It was a trifecta of inspiration for all social entrepreneurs this evening. The founders from three bay area start-ups gathered in HUB’s first bay area home in front of a sold-out crowd to talk about their origins, give the audience – and each other – advice and insights on the “secret sauce” for creating impact.
Set up as a “201” panel discussion, the moderator asked the audience and participants to be honest, avoid soliloquys and “pitches” and stick to the business of user-worthy advice. Matt Flannery, co-founder of Kiva.org, Steve Newcomb, co-founder of Virgance (new owners of this blog), and Ben Rattray founder of Change.org then answered questions designed to help fledgling business idealists through the realities of what it takes to rally social change.
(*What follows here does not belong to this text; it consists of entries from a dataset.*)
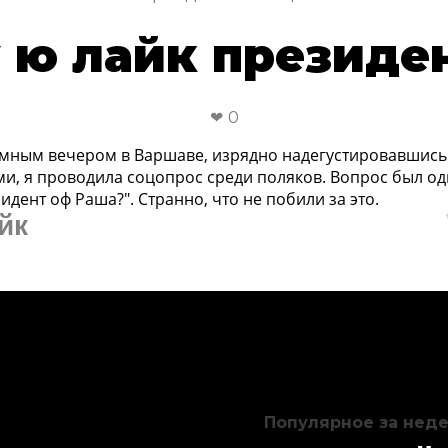
 ю лайк президе
0
мным вечером в Варшаве, изрядно надегустировавшись
ми, я проводила соцопрос среди поляков. Вопрос был од
идент оф Раша?". Странно, что не побили за это.
йк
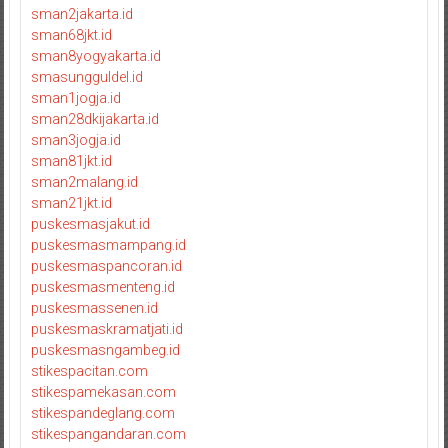
sman2jakarta.id
sman68jkt.id
sman8yogyakarta.id
smasungguldel.id
sman1jogja.id
sman28dkijakarta.id
sman3jogja.id
sman81jkt.id
sman2malang.id
sman21jkt.id
puskesmasjakut.id
puskesmasmampang.id
puskesmaspancoran.id
puskesmasmenteng.id
puskesmassenen.id
puskesmaskramatjati.id
puskesmasngambeg.id
stikespacitan.com
stikespamekasan.com
stikespandeglang.com
stikespangandaran.com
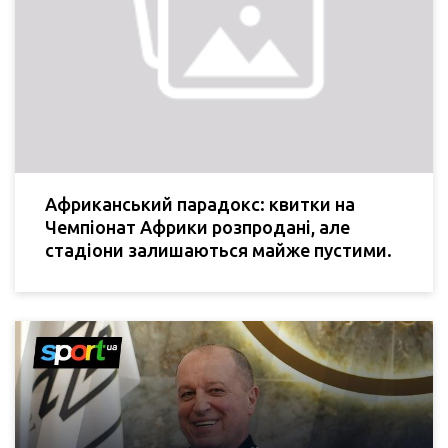
Африканський парадокс: квитки на
Чемпіонат Африки розпродані, але
стадіони залишаються майже пустими.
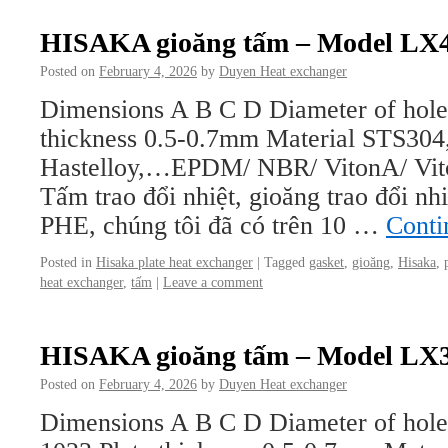
HISAKA gioăng tấm – Model LX
Posted on
February 4, 2026
by
Duyen Heat exchanger
Dimensions A B C D Diameter of hole
thickness 0.5-0.7mm Material STS304
Hastelloy,…EPDM/ NBR/ VitonA/ V
Tấm trao đổi nhiệt, gioăng trao đổi nh
PHE, chúng tôi đã có trên 10 …
Conti
Posted in
Hisaka plate heat exchanger
|
Tagged
gasket
,
gioăng
,
Hisaka
,
heat exchanger
,
tấm
|
Leave a comment
HISAKA gioăng tấm – Model LX
Posted on
February 4, 2026
by
Duyen Heat exchanger
Dimensions A B C D Diameter of hol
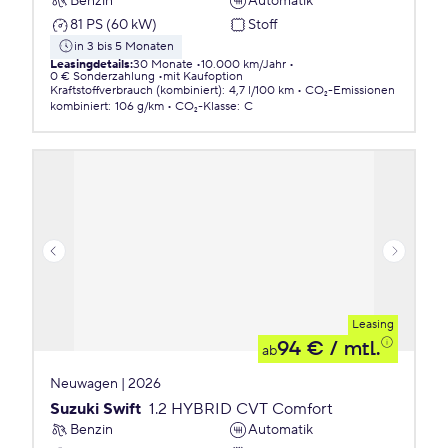
Benzin
Automatik
81 PS (60 kW)
Stoff
in 3 bis 5 Monaten
Leasingdetails
:
30 Monate
10.000 km/Jahr
0 € Sonderzahlung
mit Kaufoption
Kraftstoffverbrauch (kombiniert)
:
4,7 l/100 km
CO₂-Emissionen
kombiniert
:
106 g/km
CO₂-Klasse
:
C
Leasing
94 €
/ mtl.
ab
Neuwagen | 2026
Suzuki Swift
1.2 HYBRID CVT Comfort
Benzin
Automatik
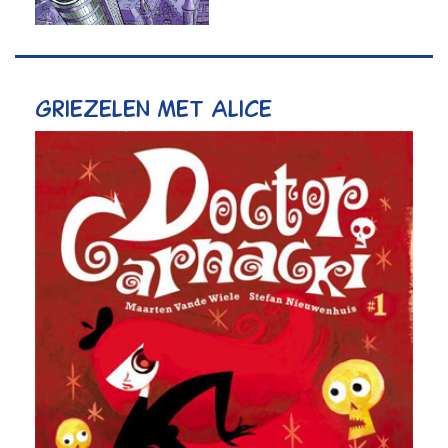
Griezelen met Alice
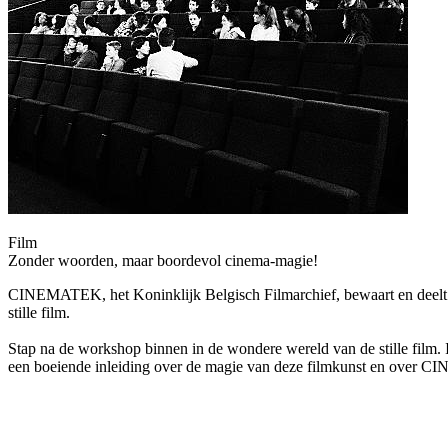
Film
Zonder woorden, maar boordevol cinema-magie!
CINEMATEK, het Koninklijk Belgisch Filmarchief, bewaart en deelt d
stille film.
Stap na de workshop binnen in de wondere wereld van de stille film
.
I
een boeiende inleiding over de magie van deze filmkunst en over
CINE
While each shared very different approaches, what became most clear as each shared meaningful moments and epiphanies from their recent ventures, is that there is no “right” model. Rather many innovative approaches will be necessary to “fix what we’ve spent the last tens of years tearing down”, said Newcomb. There was a central theme of intense productivity and passion that threaded their discussions and it was ironic that 10 years after the spectacular emergence of the .com era, that here were the next generation of entrepreneurs using social networking as a prime driver for each of their business platforms.
But since revenue generation is not the ultimate goal, the “business models” discussed were different. Rattray preached the virtues of the carrot and the stick approach. “Brands are remarkably exposed. All you own is your brand”, he said. In the negotiation over what is right in a public outcry, brand can be an activists’ savior in the face of less-than-altruistic behavior. With an ultimate message of democratizing power, Rattray conveyed that Change.org‘s goal is to create universal access for the purpose of mass coordination, taking away the barrior of cost and enabling individuals to lead and participate in a framework for change.
Flannery’s approach is still considered a bit unconventional he admitted, but with over $80 million in loans distributed to individuals working themselves out of poverty around the world, something’s working. And his advice to change business start-ups, “lots of sticky touchpoints” to engage and bring back your audience time and time again.
But Newcomb’s message was perhaps the most universally useful. Newcomb talked about his revelation a number of years ago that the world needed an Apollo project. But not just one. He spoke of the need to bring capitalists and activists together to create many Apollo projects. Virgance is one Apollo project creating many more.
And with the arrival of HUB to the bay area, perhaps many many more Apollo projects were born this evening and we’ll be that much closer to change in the next evolutionary cycle of this region’s rich innovative history.